Tensorflow data import

I just started to use tensorflow, but I failed to import the data properly to use with the DNNClassifier. I actually have two files in the hdf5 format, that I import with pandas. The feature vector has dimension 100 and there are 5 classes where the features can belong to. If I use for example the following code:
import pandas as pd
import numpy as np
import tensorflow as tf
#Data
train = pd.read_hdf("train.h5", "train")
test = pd.read_hdf("test.h5", "test")
Y=train.iloc[0:,0]
X=train.iloc[0:,1:]
X_t=test.iloc[0:,0:]
Y=np.array(Y.values).astype('int')
X=np.array(X.values).astype('double')
X_t=np.array(X_t.values).astype('double')
#Train
feature_columns = [tf.contrib.layers.real_valued_column("", dimension=100)]

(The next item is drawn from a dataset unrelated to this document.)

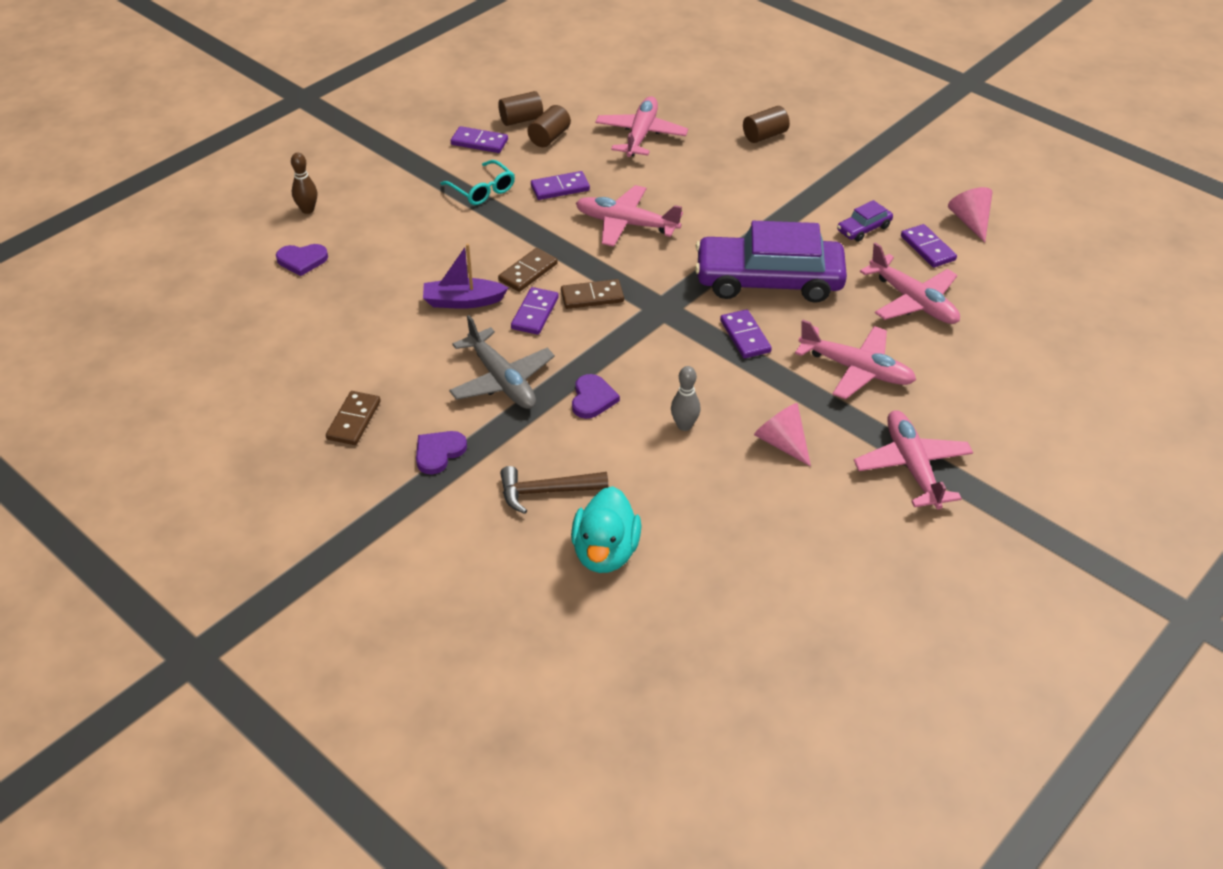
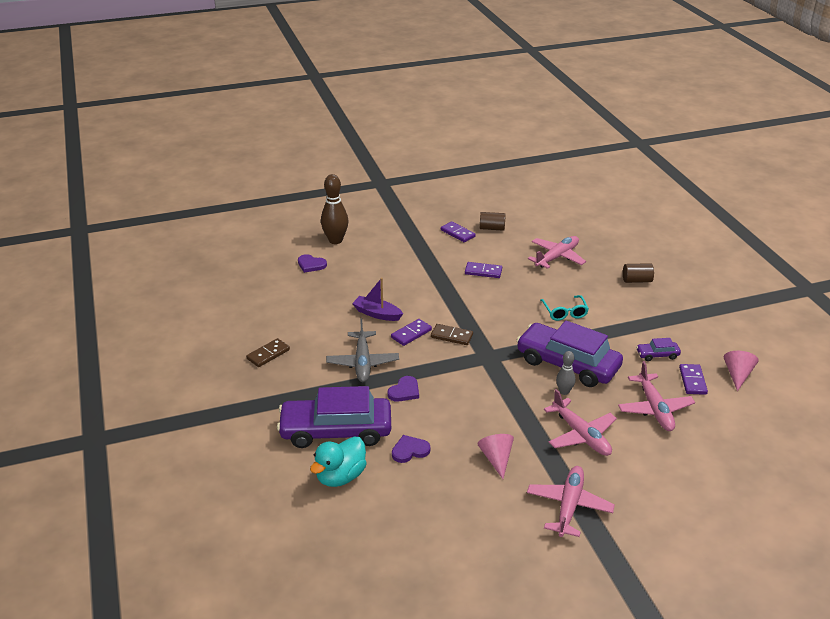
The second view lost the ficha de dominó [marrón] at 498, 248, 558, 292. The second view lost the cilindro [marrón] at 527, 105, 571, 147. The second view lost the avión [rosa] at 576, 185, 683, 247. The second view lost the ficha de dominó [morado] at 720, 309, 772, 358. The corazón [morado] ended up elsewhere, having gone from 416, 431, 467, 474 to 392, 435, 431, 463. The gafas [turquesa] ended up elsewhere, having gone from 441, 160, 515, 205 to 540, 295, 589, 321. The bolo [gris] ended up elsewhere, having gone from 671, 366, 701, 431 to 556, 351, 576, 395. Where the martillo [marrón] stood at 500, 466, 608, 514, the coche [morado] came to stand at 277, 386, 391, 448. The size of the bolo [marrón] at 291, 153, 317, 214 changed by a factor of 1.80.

classifier = tf.contrib.learn.DNNClassifier(feature_columns=feature_columns,
hidden_units=[10, 20],
n_classes=5,
model_dir="/tmp/model")
# Define the training inputs
def get_train_inputs():
x = tf.constant(X)
y = tf.constant(Y)
return x, y
#fit
classifier.fit(input_fn=get_train_inputs, steps=1000)
predictions = list(classifier.predict(input_fn=get_train_inputs))
print(predictions)
I get the error: InvalidArgumentError (see above for traceback): Shape in shape_and_slice spec [100,10] does not match the shape stored in checkpoint: [1,10]
[[Node: save/RestoreV2_2 = RestoreV2[dtypes=[DT_FLOAT], _device="/job:localhost/replica:0/task:0/cpu:0"](_recv_save/Const_0, save/RestoreV2_2/tensor_names, save/RestoreV2_2/shape_and_slices)]]
I don't get why this happens? How should I transform my data to apply to this classifier?
My Solution:-
Change your model_dir="/tmp/model" to
model_dir="/tmp/model-1
Note:- It need not to be model-1, replace it with any valid names like
model_dir="/tmp/model-a ..something like that..